» **TASK TO CARRY OUT**:
Take each line of the listing that has the string "Дэлсот" and report it.
*** RECORDED DATA ***
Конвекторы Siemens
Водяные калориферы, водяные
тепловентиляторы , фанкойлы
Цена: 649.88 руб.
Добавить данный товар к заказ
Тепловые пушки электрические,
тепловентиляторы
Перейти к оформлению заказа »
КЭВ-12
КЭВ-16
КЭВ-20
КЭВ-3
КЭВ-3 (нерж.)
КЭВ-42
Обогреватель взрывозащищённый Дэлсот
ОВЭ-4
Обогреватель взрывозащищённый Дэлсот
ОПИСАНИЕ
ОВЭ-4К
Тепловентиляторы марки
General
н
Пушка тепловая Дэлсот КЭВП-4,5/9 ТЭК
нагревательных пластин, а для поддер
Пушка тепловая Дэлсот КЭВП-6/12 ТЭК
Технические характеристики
***
*** RECORDED DATA ***
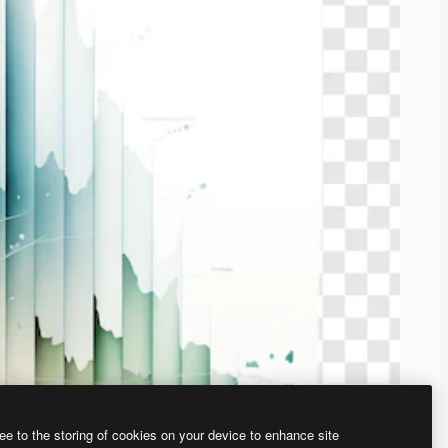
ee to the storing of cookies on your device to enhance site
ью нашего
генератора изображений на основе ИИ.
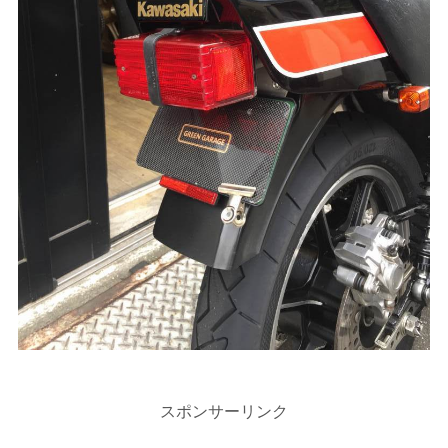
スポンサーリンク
***
» **WORKED SOLUTION**:
Обогреватель взрывозащищённый Дэлсот
Обогреватель взрывозащищённый Дэлсот
Пушка тепловая Дэлсот КЭВП-4,5/9 ТЭК
Пушка тепловая Дэлсот КЭВП-6/12 ТЭК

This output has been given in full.